Eine Hand schiebt sich in meine. Mojserce. Wie immer beruhigt mich sein vorsichtiger Händedruck. Dennoch mache ich vorsichtshalber einen Schritt rückwärts. Nicht, dass hier noch eine auf die Idee kommt, mich durchzuknuddeln!

Es ist schließlich Simone, die in ihrer durchdachten, ruhigen Art die Dinge zusammenfasst.

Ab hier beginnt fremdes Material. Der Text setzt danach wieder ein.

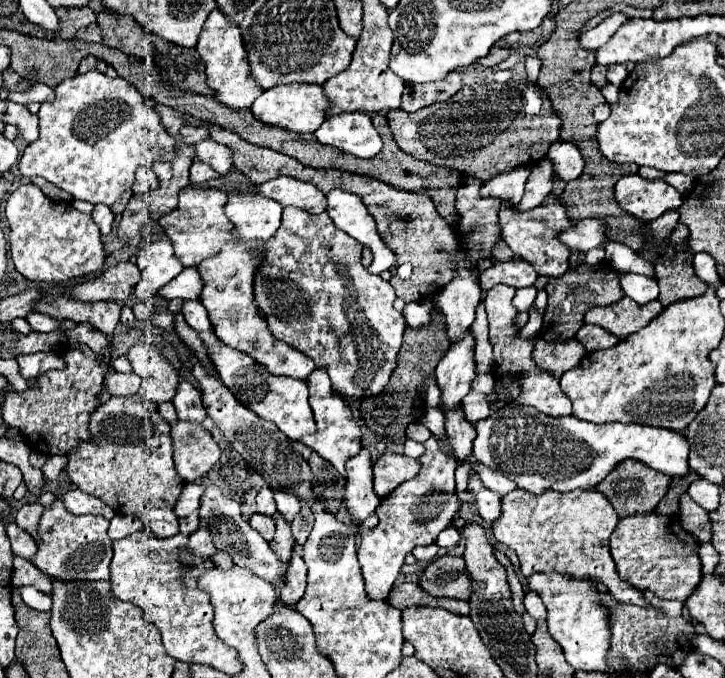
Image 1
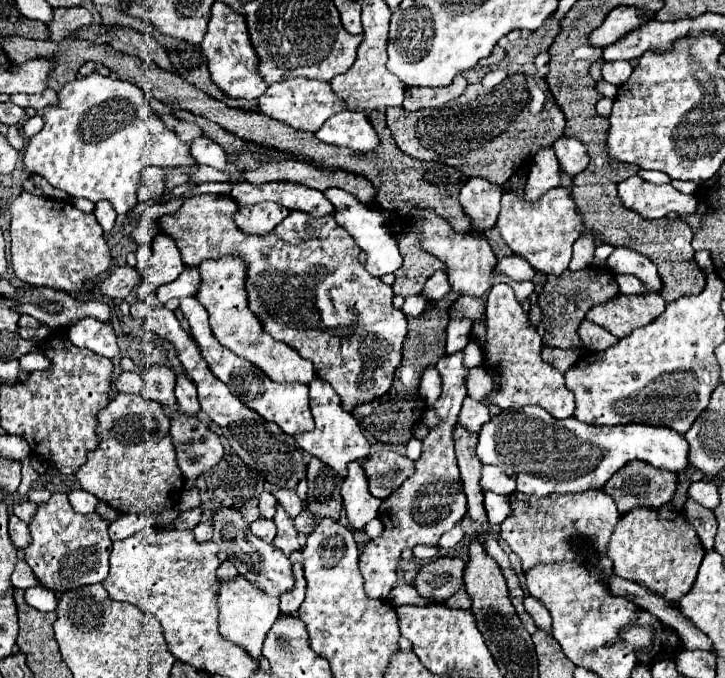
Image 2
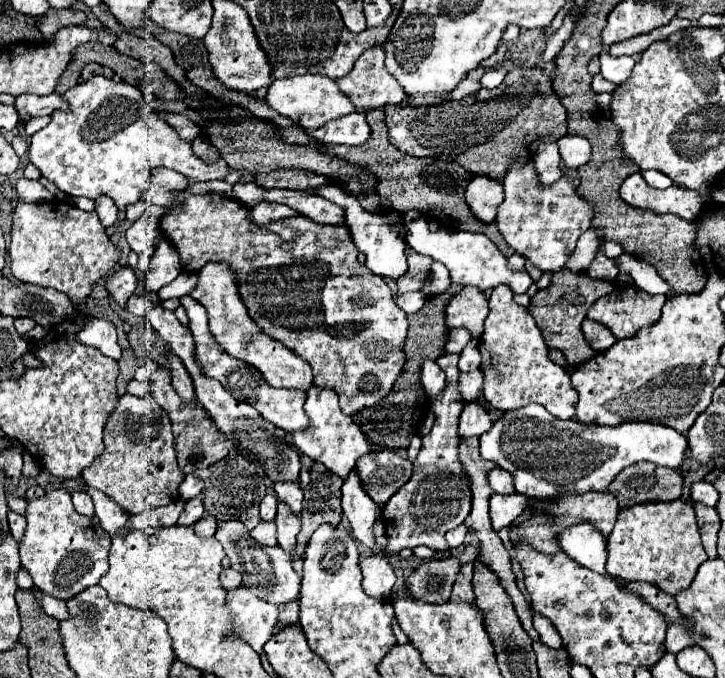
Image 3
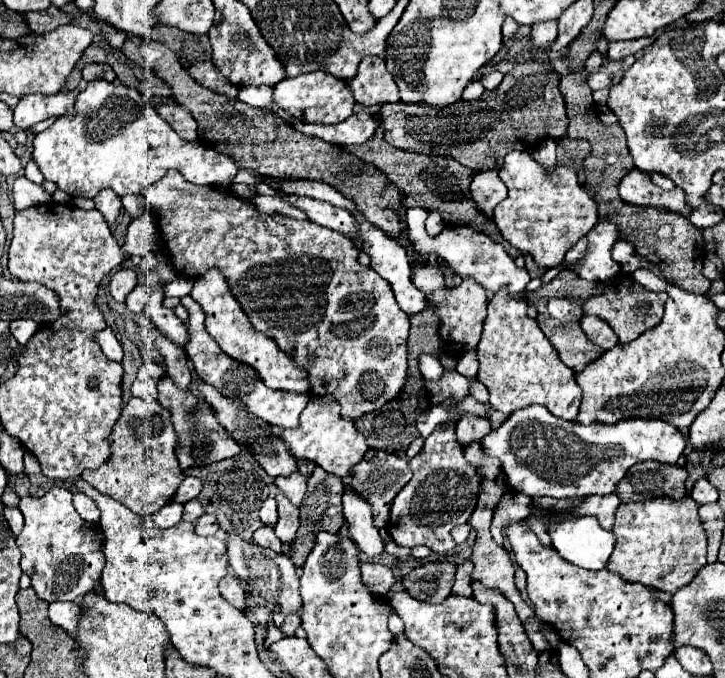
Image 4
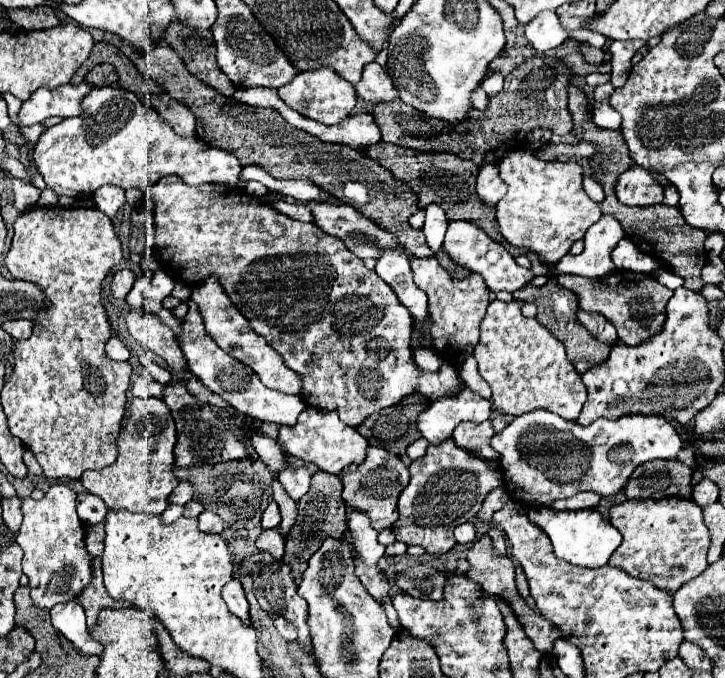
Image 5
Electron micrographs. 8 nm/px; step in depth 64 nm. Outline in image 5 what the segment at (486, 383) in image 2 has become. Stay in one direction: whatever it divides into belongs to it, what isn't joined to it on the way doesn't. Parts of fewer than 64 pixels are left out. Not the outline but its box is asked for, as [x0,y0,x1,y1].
[145,174,464,426]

»Wir müssen also nichts weiter tun, als Frauen Männer und Fräulein adoptieren zu lassen. Dafür brauchen wir willige Frauen – das dürfte kein Problem sein« – Adrian nickt. »Ich schicke gleich eine rüber zu Martinas Gruppe.« – »Willige Männer, ebenfalls kein Thema, und, und das dürfte zweifellos das größte Problem sein, eine Bluthexe, die bereit ist, uns zu helfen.«

»Das können wir knicken«, sagt Désirée betrübt. »Jede Bluthexe muss sich in Annaburg registrieren lassen und einen Eid schwören, der Goldenen Frau zu gehorchen und niemals zu schaden.«

»Das verlangt ja auch keine!«

»Trotzdem. Wir können keine Bluthexe auf unsere Seite ziehen, ohne ihr zu erklären, was wir vorhaben.« Désirée rümpft die Nase. »Und wenn wir das tun, kann sie schwerlich so tun, als würde das der Goldenen Frau nicht langfristig schaden oder gegen deren Gesetze verstoßen. Es ist ja eine Menge möglich in dieser Welt, aber nicht, einen blutmagischen Eid auszutricksen.«

Kolja neben mir schaudert. »Oh ja!«

»Also was ist die Alternative?« Adrian beginnt, hin und her zu gehen. »Wir brauchen eine Bluthexe, die uns hilft, ungewöhnliche Adoptionen durchzuführen. Eine, die keine Fragen stellt, weil sie uns nicht mehr helfen wird, wenn wir sie beantworten.«

Marzena nickt langsam. »Du meinst, so tricksen wir sie aus: Durch Nichtwissen.«

»Ganz genau.«

»Das ist doch vollkommen lächerlich!«, plustert sich Gero auf. »Keine Bluthexe auf der ganzen Welt würde uns helfen, ohne den Grund zu wissen!«

Kolja zupft mich am Arm.

»Was ist denn, mein Schatz?«

Er weicht meinem Blick aus, windet sich.

»Ich hätte da eine Idee.«

Es liegt nicht in Koljas Natur, sich in den Vordergrund zu drängen. Auch vor anderen spricht er nur ungern, vor allem, wenn es so viele sind wie hier. Ich fürchte, da muss er aber durch.

»Kolja hat eine Idee«, wiederhole ich laut, so dass es alle hören können.

»Und welche?« Adrian hält inne und lächelt Kolja aufmunternd zu.